Pour sa huitième édition, le festival tourangeau dédié à la jeune création questionne les faits de société tous azimuts. 

Quel est le point commun entre le journaliste Hervé Guibert, mort du sida en 1991, la réalisatrice expérimentale américaine Maya Deren, décédée à 44 ans, la comédienne iranienne Mina Kavani bannie de son pays et Cécile, une performeuse fantasque qui raconte sa vie par le menu ? A priori, rien. Pourtant ce petit monde est à l’honneur du festival WET°, cru 2024. Créé en 2016 par Jacques Vincey, alors directeur du Théâtre Olympia – CDN de Tours et dont c’est la dernière programmation, la manifestation s’est installée peu à peu dans le paysage culturel comme le lieu de l’émergence. Sa particularité : chaque édition est élaborée avec le concours des membres du Jeune Théâtre en Région Centre (JTRC), soit cinq comédiens, tous sortis de grandes écoles d’Art dramatique, deux techniciens et deux producteurs. Pour ces artistes en herbe, ces futures chevilles ouvrières du spectacle vivant, c’est une manière de mettre le pied à l’étrier et d’éprouver leur capacité à programmer, à trouver, dans plus de 250 dossiers, les pépites théâtrales de demain. La sélection est drastique. Seules huit propositions sont retenues. 

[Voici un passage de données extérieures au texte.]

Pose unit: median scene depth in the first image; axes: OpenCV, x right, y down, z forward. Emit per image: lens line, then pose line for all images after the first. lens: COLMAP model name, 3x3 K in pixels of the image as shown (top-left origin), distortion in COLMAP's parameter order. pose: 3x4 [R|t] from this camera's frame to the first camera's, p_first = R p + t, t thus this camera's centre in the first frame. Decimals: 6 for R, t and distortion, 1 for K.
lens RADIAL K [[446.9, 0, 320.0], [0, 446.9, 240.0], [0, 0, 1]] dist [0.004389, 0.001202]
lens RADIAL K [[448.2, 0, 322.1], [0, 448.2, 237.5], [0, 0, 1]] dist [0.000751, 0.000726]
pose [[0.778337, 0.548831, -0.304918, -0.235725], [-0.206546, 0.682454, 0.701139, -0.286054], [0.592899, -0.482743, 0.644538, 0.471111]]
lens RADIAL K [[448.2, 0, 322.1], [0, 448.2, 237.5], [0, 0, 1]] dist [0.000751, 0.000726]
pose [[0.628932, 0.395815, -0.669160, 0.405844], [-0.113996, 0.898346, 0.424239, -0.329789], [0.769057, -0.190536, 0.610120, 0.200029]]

Se déployant dans cinq lieux partenaires de la métropole tourangelle en plus du Théâtre Olympia, les spectacles retenus cette année donnent le pouls des préoccupations intimes, sociales et sociétales qui anime une nouvelle génération d’artistes. L’amour, l’identité, le rapport à l’autre, au monde, le désir de vivre sont au cœur de ces créations.

Après avoir conquis les festivaliers cet été à Avignon dans le cadre de la Sélection Suisse, Cécile, performance mise en scène par Marion Dorval, ne vous laissera pas indifférent. Cette femme est unique. Elle n’a pas une vie, mais mille. Zadiste, conductrice de bus, artiste clown en milieu hospitalier ou prophétesse spirituelle au Mexique et en Mongolie, elle a en vu de toutes les couleurs et offre à chacun un peu d’elle-même, comme un cadeau bienfaiteur. S’inscrivant dans ce fil des récits autobiographiques de femmes engagées, I’m deranged de Mina Kavani invite à remonter le temps, à visiter son pays, l’Iran. De Téhéran, sa ville natale, elle garde un souvenir à vif, comme une blessure qui ne peut se refermer. Condamnée à l’exil pour avoir laissé parler ses convictions dans le film engagé de Sepideh Farsi, Red Rose, elle met à nu cette douleur qui jamais ne la quitte, celle du déracinement. Faisant écho au vent de révolte qui secoue son pays depuis septembre 2022, elle refuse le silence et cherche, dans un cri salvateur, à trouver l’infime espoir de revoir un jour sa terre. De son côté, Céline Chariot, autrice, photographe et performeuse belge, explore, dans Marche salope, l’amnésie traumatique des femmes victimes de viol. À mille lieues de ces œuvres engagées, au cœur de l’école supérieure d’art et du design, Mélissa Barbaud s’empare du texte de Valérie Mréjen et, avec décontraction et humour, telle une archéologue des sentiments, dissèque les vestiges d’une histoire d’amour des plus banales voire des plus insipides qui soient. 

Autre salle, autre registre, avec un humour décapant, parfois noir, Gabriel Sparti esquisse le portrait au vitriol de son pays natal, la Suisse, et convie à découvrir avec beaucoup d’esprit l’envers du décor pastoral d’une contrée dont la neutralité est constitutionnelle. Enfin, à travers les écrits théoriques de la réalisatrice Maya Deren et les récits de vie de l’écrivain Hervé Guibert, respectivement, le duo Daphné Biiga Nwanak – Baudouin Woehl et Arnaud Vrech s’emparent de deux figures artistiques du vingtième siècle avec une réjouissante liberté.